Measles is a highly contagious viral disease that can cause blindness, encephalitis - an infection that causes brain swelling - severe diarrhoea and dehydration, and severe respiratory infections such as pneumonia. There is no treatment for measles and the only way to prevent it is to vaccinate.
Measles is transmitted via droplets from the nose, mouth or throat of infected persons. Initial symptoms, which usually appear 10–12 days after infection, include high fever, a runny nose, bloodshot eyes, and tiny white spots on the inside of the mouth. Several days later, a rash develops, starting on the face and upper neck and gradually spreading downwards.

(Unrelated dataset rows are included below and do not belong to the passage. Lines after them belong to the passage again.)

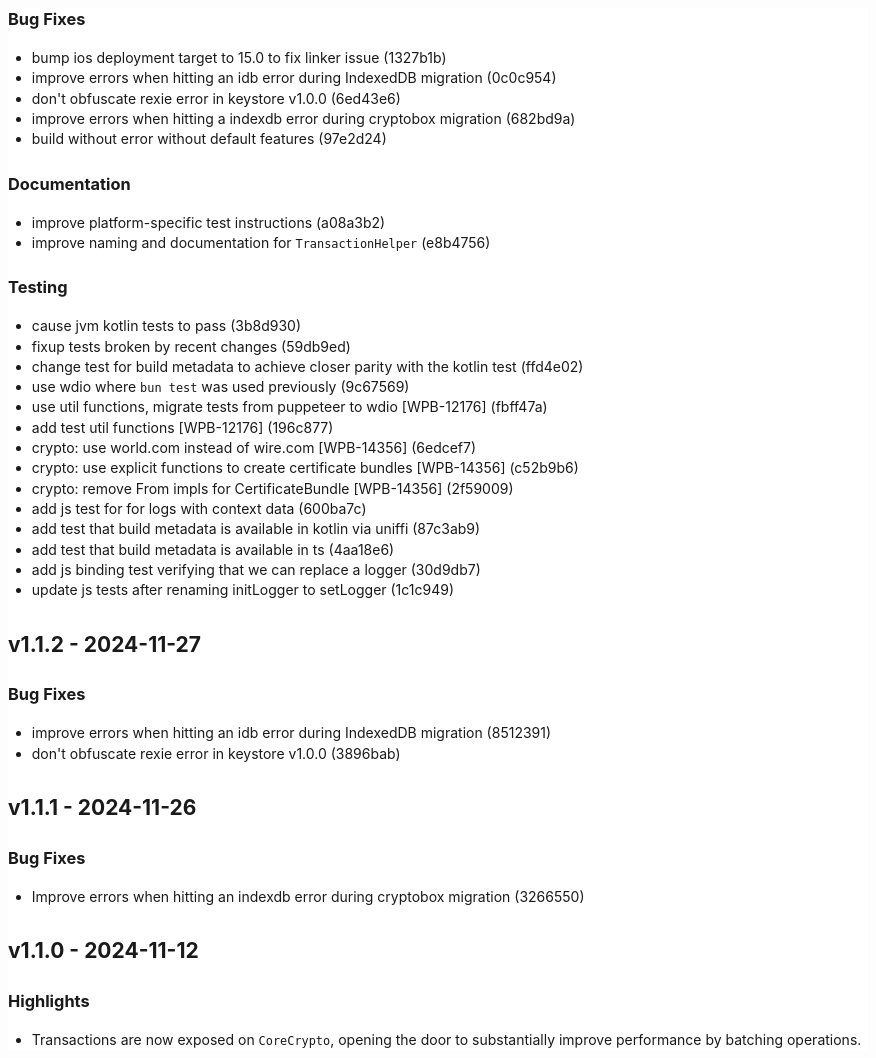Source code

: ### Bug Fixes

- bump ios deployment target to 15.0 to fix linker issue (1327b1b)
- improve errors when hitting an idb error during IndexedDB migration (0c0c954)
- don't obfuscate rexie error in keystore v1.0.0 (6ed43e6)
- improve errors when hitting a indexdb error during cryptobox migration (682bd9a)
- build without error without default features (97e2d24)

### Documentation

- improve platform-specific test instructions (a08a3b2)
- improve naming and documentation for `TransactionHelper` (e8b4756)

### Testing

- cause jvm kotlin tests to pass (3b8d930)
- fixup tests broken by recent changes (59db9ed)
- change test for build metadata to achieve closer parity with the kotlin test (ffd4e02)
- use wdio where `bun test` was used previously (9c67569)
- use util functions, migrate tests from puppeteer to wdio [WPB-12176] (fbff47a)
- add test util functions [WPB-12176] (196c877)
- crypto: use world.com instead of wire.com [WPB-14356] (6edcef7)
- crypto: use explicit functions to create certificate bundles [WPB-14356] (c52b9b6)
- crypto: remove From impls for CertificateBundle [WPB-14356] (2f59009)
- add js test for for logs with context data (600ba7c)
- add test that build metadata is available in kotlin via uniffi (87c3ab9)
- add test that build metadata is available in ts (4aa18e6)
- add js binding test verifying that we can replace a logger (30d9db7)
- update js tests after renaming initLogger to setLogger (1c1c949)

## v1.1.2 - 2024-11-27

### Bug Fixes

- improve errors when hitting an idb error during IndexedDB migration (8512391)
- don't obfuscate rexie error in keystore v1.0.0 (3896bab)


## v1.1.1 - 2024-11-26

### Bug Fixes

- Improve errors when hitting an indexdb error during cryptobox migration (3266550)


## v1.1.0 - 2024-11-12

### Highlights

- Transactions are now exposed on `CoreCrypto`, opening the door to substantially improve performance by batching operations.
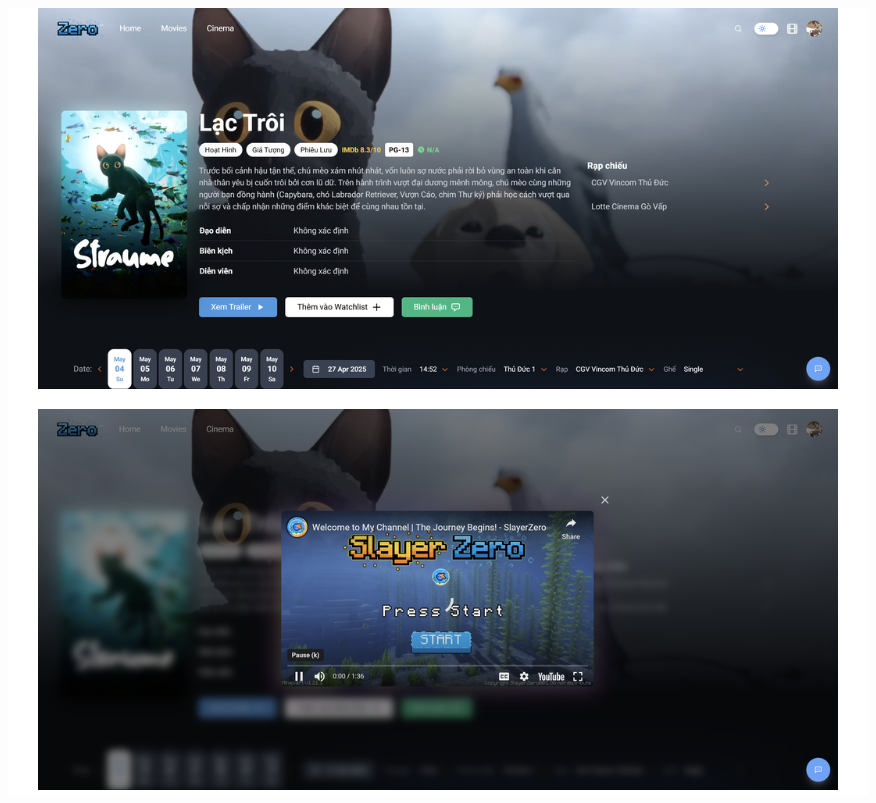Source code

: <p align="center"> <img src="https://github.com/ChickenSoup269/Zero_Movie/blob/main/frontend/public/screenshots/chitietphim.png" alt="drawing" width="800"/> </p>

<p align="center"> <img src="https://github.com/ChickenSoup269/Zero_Movie/blob/main/frontend/public/screenshots/trailer.png" alt="drawing" width="800"/> </p>
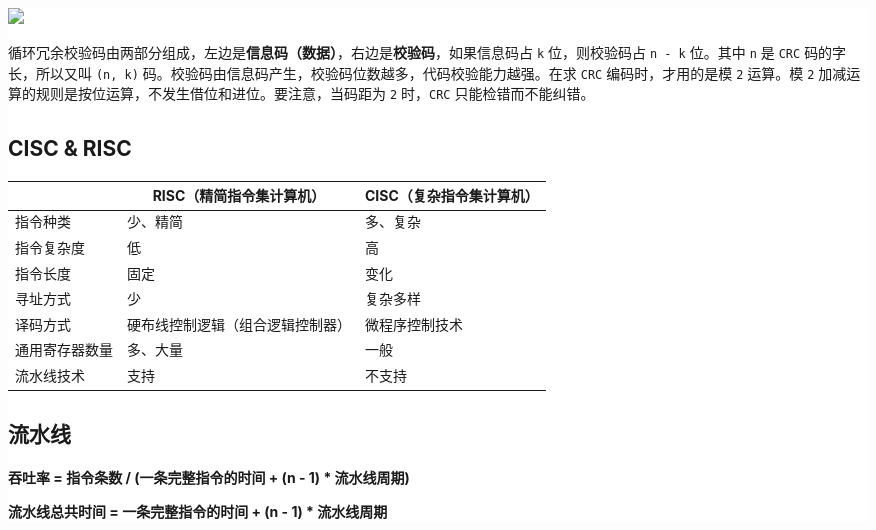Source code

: ![](https://img-blog.csdnimg.cn/b9cf4906aaf944b5a12996b3f5f3a5de.png)

循环冗余校验码由两部分组成，左边是**信息码（数据）**，右边是**校验码**，如果信息码占 `k` 位，则校验码占 `n - k` 位。其中 `n` 是 `CRC` 码的字长，所以又叫 `(n, k)` 码。校验码由信息码产生，校验码位数越多，代码校验能力越强。在求 `CRC` 编码时，才用的是模 `2` 运算。模 `2` 加减运算的规则是按位运算，不发生借位和进位。要注意，当码距为 `2` 时，`CRC` 只能检错而不能纠错。

## CISC & RISC

|                | RISC（精简指令集计算机）         | CISC（复杂指令集计算机） |
| -------------- | -------------------------------- | ------------------------ |
| 指令种类       | 少、精简                         | 多、复杂                 |
| 指令复杂度     | 低                               | 高                       |
| 指令长度       | 固定                             | 变化                     |
| 寻址方式       | 少                               | 复杂多样                 |
| 译码方式       | 硬布线控制逻辑（组合逻辑控制器） | 微程序控制技术           |
| 通用寄存器数量 | 多、大量                         | 一般                     |
| 流水线技术     | 支持                             | 不支持                   |

## 流水线

**吞吐率 = 指令条数 / (一条完整指令的时间 + (n - 1) * 流水线周期)**

**流水线总共时间 = 一条完整指令的时间 + (n - 1) * 流水线周期**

The measles virus will infect anyone who is not protected. Nine out of 10 unvaccinated people exposed to measles gets sick. One person infected with measles can give it to 12 others - this is why outbreaks spread so quickly. The campaign is timely, given recent measles outbreaks around the Pacific, including in New Zealand, Australia and now possibly Samoa.
With many countries in the Western Pacific affected, there is a risk of an outbreak in Solomon Islands, Permanent Secretary for Health Mrs Pauline McNeil said. “We remember the measles outbreak in 2014, which took the lives of nine Solomon Islanders and resulted in more than 4,600 cases throughout the country. The best and safest way to protect our children from this disease is to immunise them.”
Rubella is also covered in the vaccine being distributed by the Ministry. Rubella is a leading cause of birth defects if contracted by mothers during early stages of pregnancy. An unvaccinated pregnant woman infected by rubella during her first trimester has up to a 90% chance of giving birth to a baby with birth defects, including heart disorders, blindness, deafness or brain damage.
Mr Tony Foulkes Health Systems Co-ordinator from the WHO Solomon Islands Country Office, congratulated the Ministry on the campaign, and on its commitment to improving the health of Solomon Islands children. “Routine measles vaccination for children, combined with mass immunization campaigns in countries with low routine coverage, are key public health strategies to reduce global measles deaths.
“WHO congratulates the Ministry on this potentially life-saving campaign and we acknowledge the efforts of all those who worked hard in its preparation - development partners UNICEF and GAVI, but most especially, health workers and vaccination teams who are in the frontline in the fight against measles and rubella.”